**DATA TO EXAMINE:**
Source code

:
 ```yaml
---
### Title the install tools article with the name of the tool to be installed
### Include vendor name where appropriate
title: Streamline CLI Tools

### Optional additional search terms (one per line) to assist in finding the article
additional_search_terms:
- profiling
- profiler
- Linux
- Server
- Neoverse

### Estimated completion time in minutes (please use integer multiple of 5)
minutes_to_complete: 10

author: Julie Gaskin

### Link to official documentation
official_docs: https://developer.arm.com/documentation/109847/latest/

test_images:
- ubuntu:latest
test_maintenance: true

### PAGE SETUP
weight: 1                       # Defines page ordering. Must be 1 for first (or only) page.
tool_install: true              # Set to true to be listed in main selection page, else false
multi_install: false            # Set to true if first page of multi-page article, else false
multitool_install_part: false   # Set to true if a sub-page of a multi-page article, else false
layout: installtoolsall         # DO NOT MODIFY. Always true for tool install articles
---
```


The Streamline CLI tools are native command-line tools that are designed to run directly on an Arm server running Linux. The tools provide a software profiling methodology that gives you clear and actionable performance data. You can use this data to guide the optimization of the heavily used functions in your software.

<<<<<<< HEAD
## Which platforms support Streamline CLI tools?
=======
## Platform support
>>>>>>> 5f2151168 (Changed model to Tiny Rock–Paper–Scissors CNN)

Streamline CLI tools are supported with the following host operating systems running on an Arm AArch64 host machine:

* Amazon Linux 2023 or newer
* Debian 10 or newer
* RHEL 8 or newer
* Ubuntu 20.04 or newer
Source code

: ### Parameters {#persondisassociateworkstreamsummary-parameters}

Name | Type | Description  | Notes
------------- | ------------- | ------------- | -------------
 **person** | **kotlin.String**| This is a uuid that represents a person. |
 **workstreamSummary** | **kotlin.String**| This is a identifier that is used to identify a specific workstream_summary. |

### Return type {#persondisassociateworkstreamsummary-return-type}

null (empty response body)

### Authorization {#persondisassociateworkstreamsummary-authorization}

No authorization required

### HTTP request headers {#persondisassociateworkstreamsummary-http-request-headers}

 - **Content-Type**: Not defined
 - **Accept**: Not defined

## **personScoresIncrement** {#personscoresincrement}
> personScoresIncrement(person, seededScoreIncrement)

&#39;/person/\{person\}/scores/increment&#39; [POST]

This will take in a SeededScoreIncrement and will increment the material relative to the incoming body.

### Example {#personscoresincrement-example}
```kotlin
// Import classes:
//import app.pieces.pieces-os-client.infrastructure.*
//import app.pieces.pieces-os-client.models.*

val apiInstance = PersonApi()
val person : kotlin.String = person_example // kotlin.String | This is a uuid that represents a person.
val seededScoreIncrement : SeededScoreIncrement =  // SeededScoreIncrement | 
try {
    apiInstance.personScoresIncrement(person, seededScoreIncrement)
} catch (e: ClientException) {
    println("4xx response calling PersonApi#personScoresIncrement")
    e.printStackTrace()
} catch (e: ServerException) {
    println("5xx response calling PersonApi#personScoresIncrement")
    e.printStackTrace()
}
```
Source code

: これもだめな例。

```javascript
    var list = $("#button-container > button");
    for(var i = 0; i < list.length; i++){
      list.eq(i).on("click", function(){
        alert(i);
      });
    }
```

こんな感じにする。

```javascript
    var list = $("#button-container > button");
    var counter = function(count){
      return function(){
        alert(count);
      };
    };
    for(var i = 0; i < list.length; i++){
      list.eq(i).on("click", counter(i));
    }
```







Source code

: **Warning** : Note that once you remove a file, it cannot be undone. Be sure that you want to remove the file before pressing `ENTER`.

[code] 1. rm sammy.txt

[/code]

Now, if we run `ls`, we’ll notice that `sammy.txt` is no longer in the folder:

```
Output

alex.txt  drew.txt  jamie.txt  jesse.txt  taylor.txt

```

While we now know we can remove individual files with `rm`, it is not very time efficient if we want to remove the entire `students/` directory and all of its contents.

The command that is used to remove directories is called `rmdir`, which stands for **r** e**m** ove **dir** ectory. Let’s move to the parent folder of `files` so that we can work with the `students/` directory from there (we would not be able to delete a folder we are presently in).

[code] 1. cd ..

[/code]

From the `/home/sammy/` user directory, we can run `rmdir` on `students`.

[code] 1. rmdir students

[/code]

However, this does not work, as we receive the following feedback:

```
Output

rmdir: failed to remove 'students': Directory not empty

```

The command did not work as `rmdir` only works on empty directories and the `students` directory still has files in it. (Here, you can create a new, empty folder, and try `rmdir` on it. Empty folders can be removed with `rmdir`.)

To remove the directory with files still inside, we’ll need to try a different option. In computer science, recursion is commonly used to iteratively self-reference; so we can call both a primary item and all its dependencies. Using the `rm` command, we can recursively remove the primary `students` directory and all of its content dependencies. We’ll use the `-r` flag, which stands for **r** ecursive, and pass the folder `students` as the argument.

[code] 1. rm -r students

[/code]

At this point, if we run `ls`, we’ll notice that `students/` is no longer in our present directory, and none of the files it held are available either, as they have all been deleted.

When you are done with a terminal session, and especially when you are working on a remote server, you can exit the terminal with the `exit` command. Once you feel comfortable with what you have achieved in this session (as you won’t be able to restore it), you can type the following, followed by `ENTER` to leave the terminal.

**TASK TO CARRY OUT:** From the first line through the last, give the data above again exactly.

**EXERCISE SOLUTION:**
Source code

:
 ```yaml
---
### Title the install tools article with the name of the tool to be installed
### Include vendor name where appropriate
title: Streamline CLI Tools

### Optional additional search terms (one per line) to assist in finding the article
additional_search_terms:
- profiling
- profiler
- Linux
- Server
- Neoverse

### Estimated completion time in minutes (please use integer multiple of 5)
minutes_to_complete: 10

author: Julie Gaskin

### Link to official documentation
official_docs: https://developer.arm.com/documentation/109847/latest/

test_images:
- ubuntu:latest
test_maintenance: true

### PAGE SETUP
weight: 1                       # Defines page ordering. Must be 1 for first (or only) page.
tool_install: true              # Set to true to be listed in main selection page, else false
multi_install: false            # Set to true if first page of multi-page article, else false
multitool_install_part: false   # Set to true if a sub-page of a multi-page article, else false
layout: installtoolsall         # DO NOT MODIFY. Always true for tool install articles
---
```


The Streamline CLI tools are native command-line tools that are designed to run directly on an Arm server running Linux. The tools provide a software profiling methodology that gives you clear and actionable performance data. You can use this data to guide the optimization of the heavily used functions in your software.

<<<<<<< HEAD
## Which platforms support Streamline CLI tools?
=======
## Platform support
>>>>>>> 5f2151168 (Changed model to Tiny Rock–Paper–Scissors CNN)

Streamline CLI tools are supported with the following host operating systems running on an Arm AArch64 host machine:

* Amazon Linux 2023 or newer
* Debian 10 or newer
* RHEL 8 or newer
* Ubuntu 20.04 or newer
Source code

: ### Parameters {#persondisassociateworkstreamsummary-parameters}

Name | Type | Description  | Notes
------------- | ------------- | ------------- | -------------
 **person** | **kotlin.String**| This is a uuid that represents a person. |
 **workstreamSummary** | **kotlin.String**| This is a identifier that is used to identify a specific workstream_summary. |

### Return type {#persondisassociateworkstreamsummary-return-type}

null (empty response body)

### Authorization {#persondisassociateworkstreamsummary-authorization}

No authorization required

### HTTP request headers {#persondisassociateworkstreamsummary-http-request-headers}

 - **Content-Type**: Not defined
 - **Accept**: Not defined

## **personScoresIncrement** {#personscoresincrement}
> personScoresIncrement(person, seededScoreIncrement)

&#39;/person/\{person\}/scores/increment&#39; [POST]

This will take in a SeededScoreIncrement and will increment the material relative to the incoming body.

### Example {#personscoresincrement-example}
```kotlin
// Import classes:
//import app.pieces.pieces-os-client.infrastructure.*
//import app.pieces.pieces-os-client.models.*

val apiInstance = PersonApi()
val person : kotlin.String = person_example // kotlin.String | This is a uuid that represents a person.
val seededScoreIncrement : SeededScoreIncrement =  // SeededScoreIncrement | 
try {
    apiInstance.personScoresIncrement(person, seededScoreIncrement)
} catch (e: ClientException) {
    println("4xx response calling PersonApi#personScoresIncrement")
    e.printStackTrace()
} catch (e: ServerException) {
    println("5xx response calling PersonApi#personScoresIncrement")
    e.printStackTrace()
}
```
Source code

: これもだめな例。

```javascript
    var list = $("#button-container > button");
    for(var i = 0; i < list.length; i++){
      list.eq(i).on("click", function(){
        alert(i);
      });
    }
```

こんな感じにする。

```javascript
    var list = $("#button-container > button");
    var counter = function(count){
      return function(){
        alert(count);
      };
    };
    for(var i = 0; i < list.length; i++){
      list.eq(i).on("click", counter(i));
    }
```







Source code

: **Warning** : Note that once you remove a file, it cannot be undone. Be sure that you want to remove the file before pressing `ENTER`.

[code] 1. rm sammy.txt

[/code]

Now, if we run `ls`, we’ll notice that `sammy.txt` is no longer in the folder:

```
Output

alex.txt  drew.txt  jamie.txt  jesse.txt  taylor.txt

```

While we now know we can remove individual files with `rm`, it is not very time efficient if we want to remove the entire `students/` directory and all of its contents.

The command that is used to remove directories is called `rmdir`, which stands for **r** e**m** ove **dir** ectory. Let’s move to the parent folder of `files` so that we can work with the `students/` directory from there (we would not be able to delete a folder we are presently in).

[code] 1. cd ..

[/code]

From the `/home/sammy/` user directory, we can run `rmdir` on `students`.

[code] 1. rmdir students

[/code]

However, this does not work, as we receive the following feedback:

```
Output

rmdir: failed to remove 'students': Directory not empty

```

The command did not work as `rmdir` only works on empty directories and the `students` directory still has files in it. (Here, you can create a new, empty folder, and try `rmdir` on it. Empty folders can be removed with `rmdir`.)

To remove the directory with files still inside, we’ll need to try a different option. In computer science, recursion is commonly used to iteratively self-reference; so we can call both a primary item and all its dependencies. Using the `rm` command, we can recursively remove the primary `students` directory and all of its content dependencies. We’ll use the `-r` flag, which stands for **r** ecursive, and pass the folder `students` as the argument.

[code] 1. rm -r students

[/code]

At this point, if we run `ls`, we’ll notice that `students/` is no longer in our present directory, and none of the files it held are available either, as they have all been deleted.

When you are done with a terminal session, and especially when you are working on a remote server, you can exit the terminal with the `exit` command. Once you feel comfortable with what you have achieved in this session (as you won’t be able to restore it), you can type the following, followed by `ENTER` to leave the terminal.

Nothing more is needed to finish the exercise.